• [What this task involves] Given these entries, repeat exactly the lines starting with the one that has "focal_mm: 5.96" and going on through the one that has "exposure_s: 1/1575", both included, but none of the pictures.

Saved data entries:
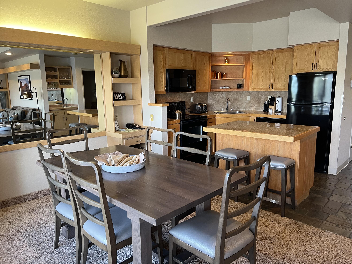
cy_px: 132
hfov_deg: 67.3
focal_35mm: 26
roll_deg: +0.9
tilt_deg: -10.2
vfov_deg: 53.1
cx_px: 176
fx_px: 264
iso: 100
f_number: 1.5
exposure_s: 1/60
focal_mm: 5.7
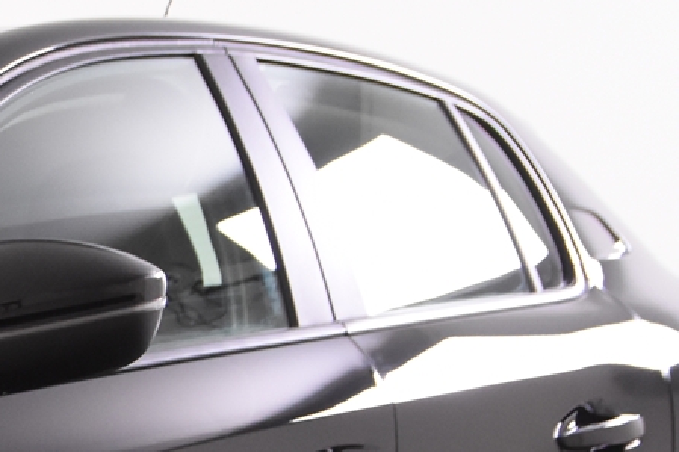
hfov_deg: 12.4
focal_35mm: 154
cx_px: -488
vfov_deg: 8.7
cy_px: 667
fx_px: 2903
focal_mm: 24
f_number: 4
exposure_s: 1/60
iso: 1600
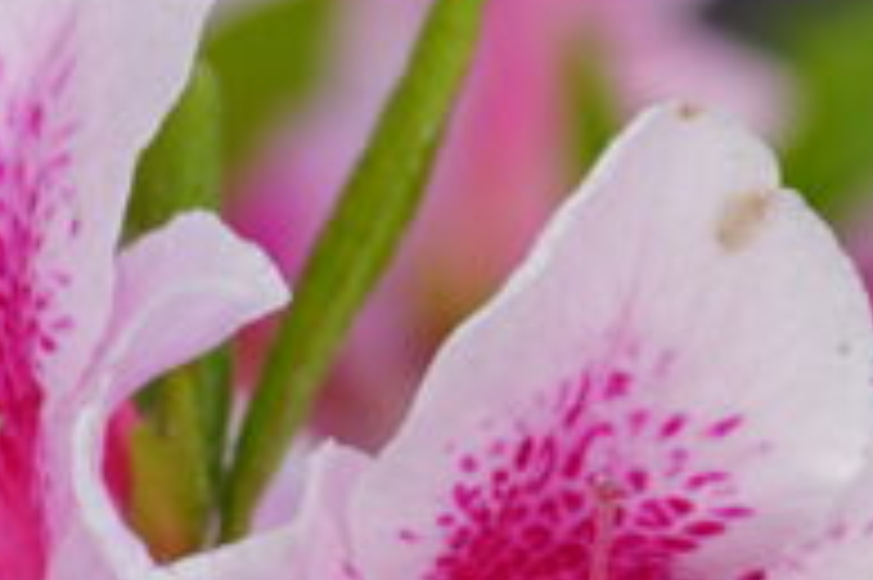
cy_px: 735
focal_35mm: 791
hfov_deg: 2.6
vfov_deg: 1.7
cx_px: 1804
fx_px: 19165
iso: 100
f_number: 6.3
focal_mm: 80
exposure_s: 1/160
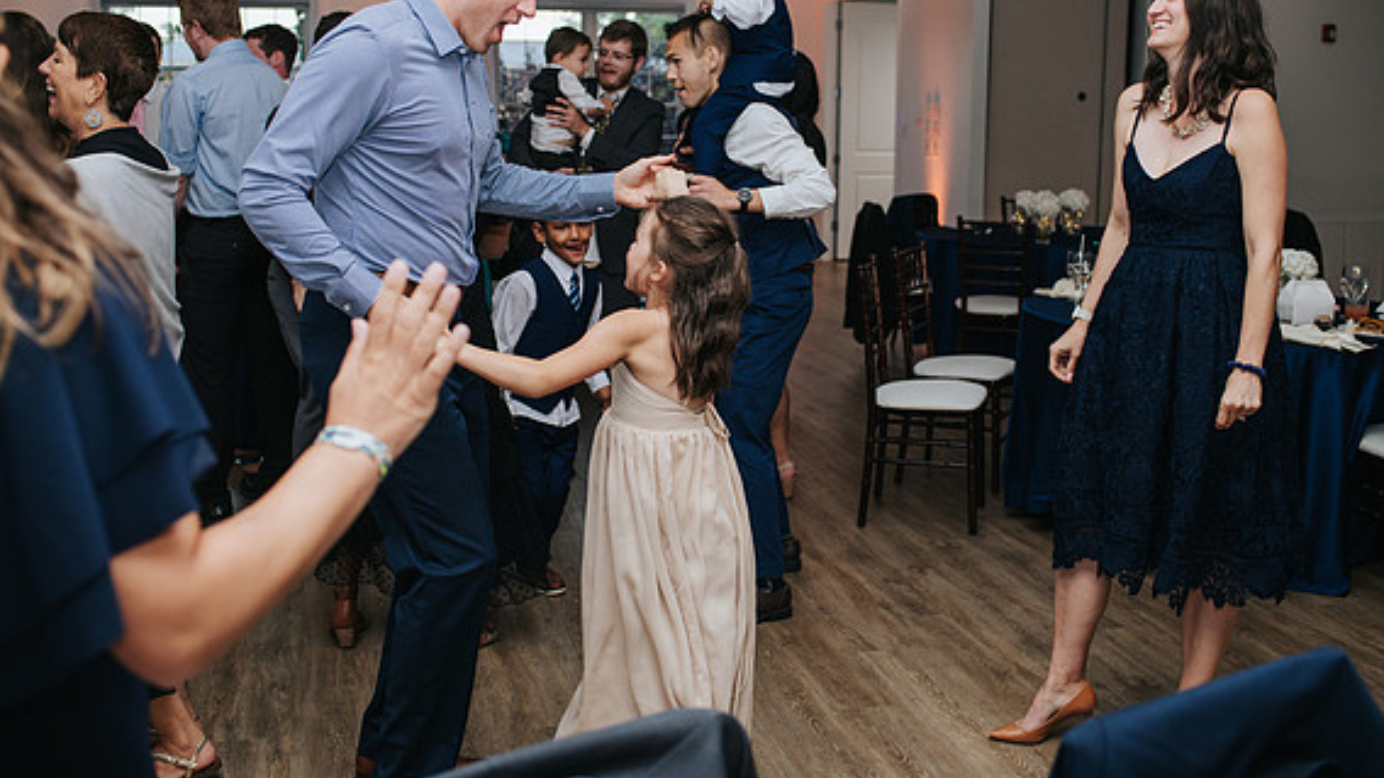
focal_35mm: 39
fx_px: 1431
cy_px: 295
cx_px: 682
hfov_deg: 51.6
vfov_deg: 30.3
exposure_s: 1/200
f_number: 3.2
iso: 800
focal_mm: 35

...

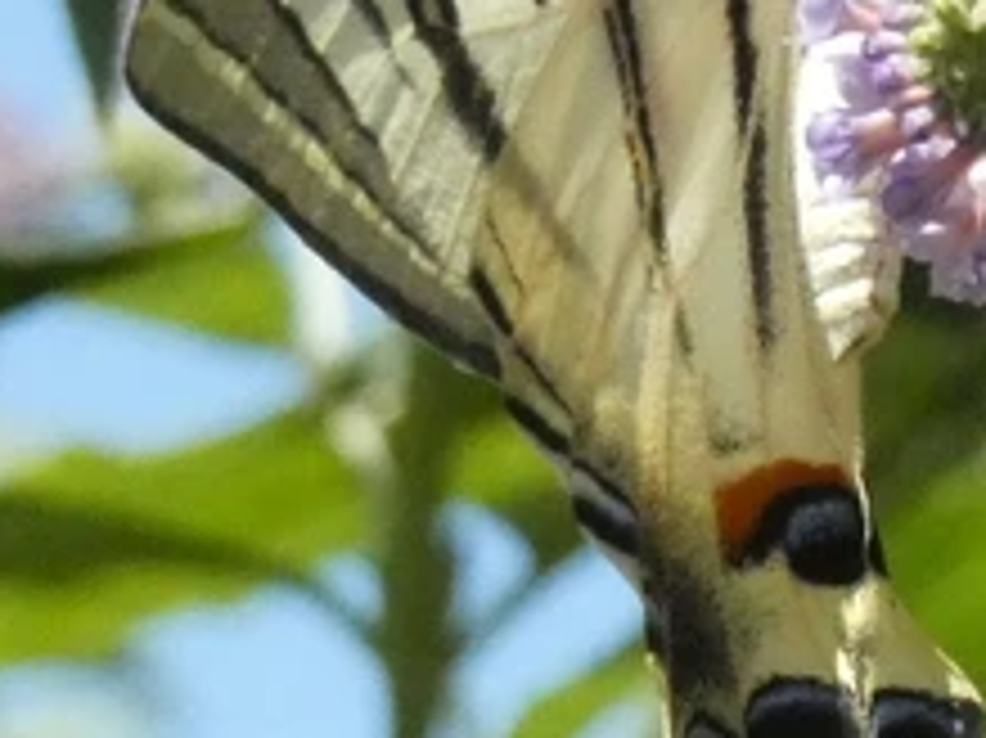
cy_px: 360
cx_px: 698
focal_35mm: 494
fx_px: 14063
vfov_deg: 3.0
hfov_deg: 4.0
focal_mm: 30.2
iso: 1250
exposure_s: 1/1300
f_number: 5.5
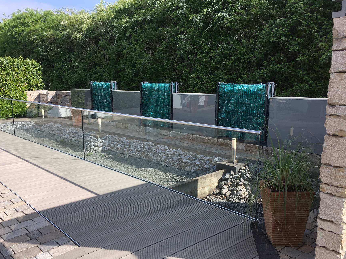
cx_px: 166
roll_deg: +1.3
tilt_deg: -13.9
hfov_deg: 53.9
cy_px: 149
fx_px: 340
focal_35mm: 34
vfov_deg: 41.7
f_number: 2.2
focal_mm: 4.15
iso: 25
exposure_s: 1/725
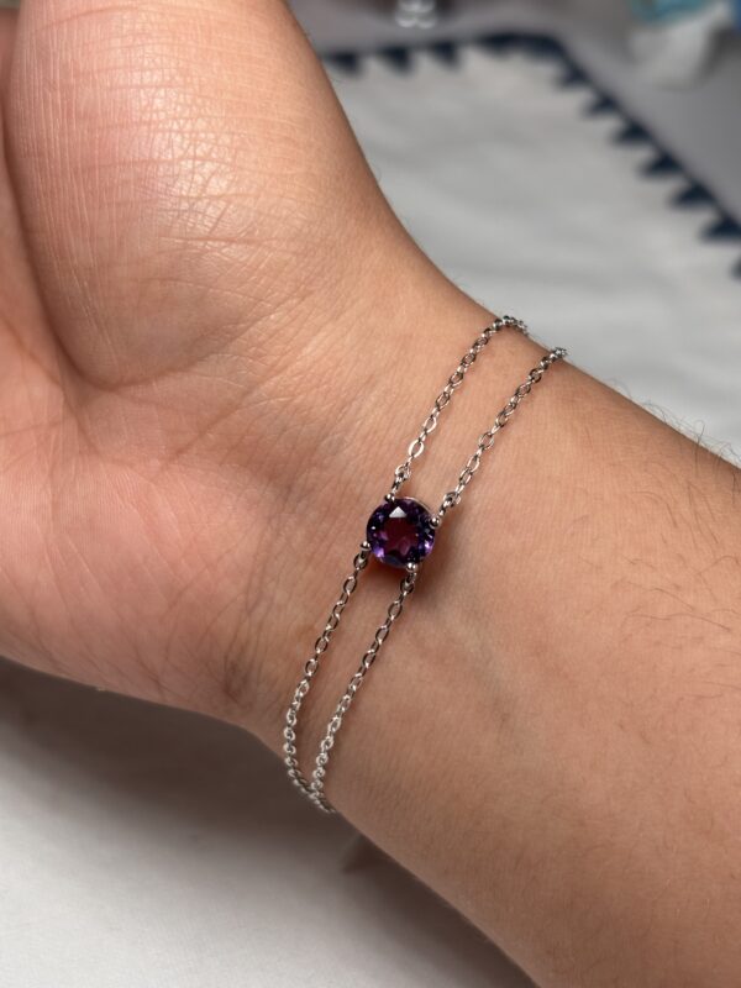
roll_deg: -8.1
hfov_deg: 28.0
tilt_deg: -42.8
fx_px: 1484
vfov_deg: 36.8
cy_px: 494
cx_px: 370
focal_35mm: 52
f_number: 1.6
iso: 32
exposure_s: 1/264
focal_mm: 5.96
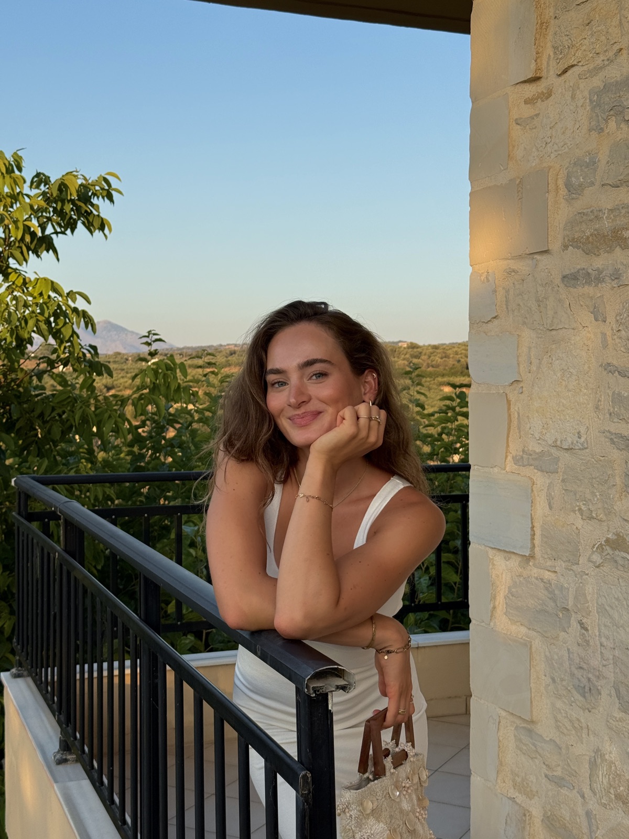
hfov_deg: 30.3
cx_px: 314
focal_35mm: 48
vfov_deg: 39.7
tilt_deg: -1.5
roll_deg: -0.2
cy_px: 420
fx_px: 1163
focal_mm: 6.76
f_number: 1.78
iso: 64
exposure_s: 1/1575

--

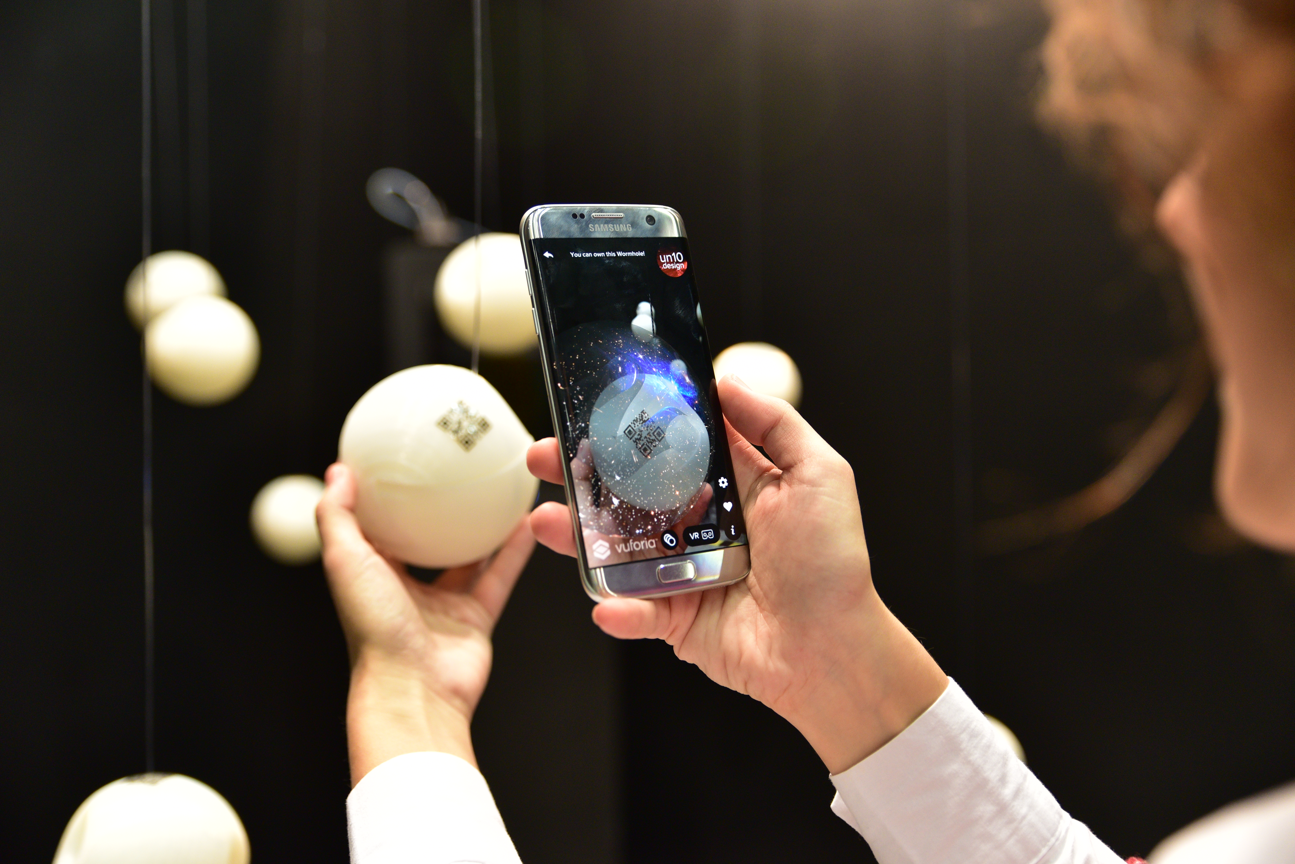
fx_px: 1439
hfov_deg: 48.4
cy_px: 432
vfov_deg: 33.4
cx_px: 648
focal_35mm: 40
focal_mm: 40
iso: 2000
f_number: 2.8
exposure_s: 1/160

• [Response to this exercise]
focal_mm: 5.96
hfov_deg: 30.3
cx_px: 314
focal_35mm: 48
vfov_deg: 39.7
tilt_deg: -1.5
roll_deg: -0.2
cy_px: 420
fx_px: 1163
focal_mm: 6.76
f_number: 1.78
iso: 64
exposure_s: 1/1575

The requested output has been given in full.